The Belle Experiment is a particle physics experiment—also known as a High Energy Physics (HEP) experiment—taking place at the KEK B-Factory particle collider in Japan through an international collaboration of 400 physicists and engineers for the purpose of studying matter and anti-matter asymmetries. The experiment is by its nature very compute-intensive and therefore makes for a perfect use case for cloud computing.
The joint Barcelona-Melbourne team is using the DIRAC distributed computing software framework to define and steer the execution of a sizable part of Belle Experiment simulation needs for their data reprocessing using computing resources on Amazon Elastic Compute Cloud (EC2). The team is using Amazon EC2 as a supplement to its existing large-scale grid computing infrastructure.
In the current exercise, nearly all of DIRAC’s components are running on Virtual Machines, with the results of the cloud-based computation being passed to the Belle experiment’s non-cloud infrastructure (see architecture diagram for details). The management of these tasks is performed from remote Virtual Machines—which are also capable of being migrated to EC2—while the CPU power is provided by “ad hoc” Amazon Machine Images (AMIs) running on AWS.
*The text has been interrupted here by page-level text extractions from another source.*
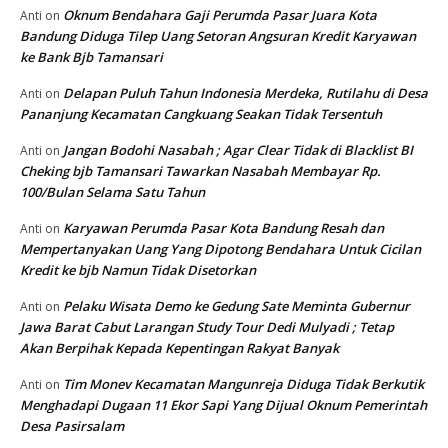
Oknum Bendahara Gaji Perumda Pasar Juara Kota
Anti
on
Bandung Diduga Tilep Uang Setoran Angsuran Kredit Karyawan
ke Bank Bjb Tamansari
Delapan Puluh Tahun Indonesia Merdeka, Rutilahu di Desa
Anti
on
Pananjung Kecamatan Cangkuang Seakan Tidak Tersentuh
Jangan Bodohi Nasabah ; Agar Clear Tidak di Blacklist BI
Anti
on
Cheking bjb Tamansari Tawarkan Nasabah Membayar Rp.
100/Bulan Selama Satu Tahun
Karyawan Perumda Pasar Kota Bandung Resah dan
Anti
on
Mempertanyakan Uang Yang Dipotong Bendahara Untuk Cicilan
Kredit ke bjb Namun Tidak Disetorkan
Pelaku Wisata Demo ke Gedung Sate Meminta Gubernur
Anti
on
Jawa Barat Cabut Larangan Study Tour Dedi Mulyadi ; Tetap
Akan Berpihak Kepada Kepentingan Rakyat Banyak
Tim Monev Kecamatan Mangunreja Diduga Tidak Berkutik
Anti
on
Menghadapi Dugaan 11 Ekor Sapi Yang Dijual Oknum Pemerintah
Desa Pasirsalam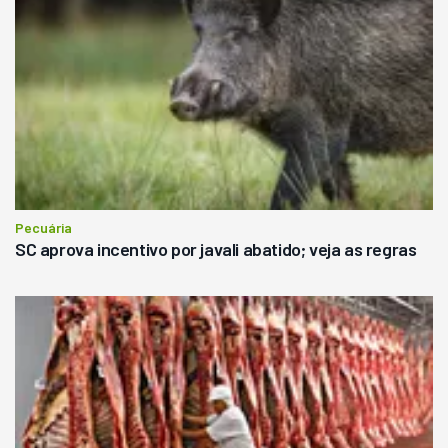
Pecuária
SC aprova incentivo por javali abatido; veja as regras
The CPU power afforded by Amazon EC2 supplements the existing resources from the Belle groups and the Worldwide LHC Computing Grid (WLCG) Grid infrastructure. With its AWS deployment, the team aims to demonstrate the potential for successful integration of AWS with its existing large-scale grid computing resources.
As the Barcelona group shares with AWS, “Amazon EC2 supported the ability to run virtual machine images of our own creation—allowing us to use the cloud as infrastructure. The large community of users surrounding EC2 was instrumental in supporting development efforts, and this was built in turn on a foundation of support from Amazon staff themselves.”
Using AWS, the team has been able to benefit from the economies of the cloud. In particular, measuring the cost of using AWS to absorb peaks in demand for computing capacity in a way that is transparently integrated with other computing resource providers, such as local clusters, grid resources, and other cloud infrastructures, has “worked especially well” for the team.
The underlying elasticity of AWS resources enables the team to run a low-scale phase with only 15-20 EC2 instances initially for a week long period, and then in a second phase scale the capacity to from 20 to 250 EC2 instances in the space of four hours. The economies of using this compute-as-a-utility model for only the duration needed has enabled the team to rely increasingly on the cloud computing based model of AWS.
Moving to Amazon EC2 Spot Instances enabled the University of Melbourne to save 56% per instance hour with negligible changes to their application. Spot Instances allow customers to bid on unused Amazon EC2 capacity and run those instances for as long as their bid exceeds the current Spot Price. Once the team from the Universities of Barcelona and Melbourne became aware of spot instances, it became apparent that the spot price remained “low and steady”. They chose a simple bidding strategy, selecting a maximum bid price just slightly above the current spot price. This strategy enabled them to reduce their cost to an average of $0.21 per hour for each instance versus $0.48 for equivalent on-demand instances. Since the University of Melbourne team chose a lower maximum bid price, they ran a larger chance of being outbid and hence having their spot instances interrupted.
According to Professor Sevior, the team's application was easily enabled to run on spot instances. The application was originally designed for grid computing--a distributed and geographically dispersed environment in which jobs may fail. The application was built on gLite middleware, to securely move data between instances, and the DIRAC framework, to manage their jobs in a fault-tolerant manner. If their instances were interrupted, they would simply re-run any individual jobs that are not completed for any reason, such as a grid node going offline or an Amazon EC2 spot instance being terminated. Professor Sevior concludes, "Spot instances are a great way to engineer Grid Computing workloads to run within a pre-defined cost or within a specific timeframe while still getting the benefits of Amazon EC2 like elasticity."
The Melbourne group concludes, “The complete openness and scalability of the Amazon Web Services EC2 service allowed us to easily deploy our very complex application on a large scale supercomputer. We particularly liked the flexibility to build exactly the virtual machines we needed and to transfer data to and from every instance we created. This flexibility and openness allowed us to rapidly deploy the sophisticated collection of programs needed for the Belle experiment and to integrate the results into the world-wide grid. Consequently we were able to accelerate our joint effort with researchers across the world to build exactly the application we needed.”
The team is very excited at the prospect of using AWS for future projects. “We’re very interested in seeing how far EC2 scales, and in innovative ways to save money using cloud computing.”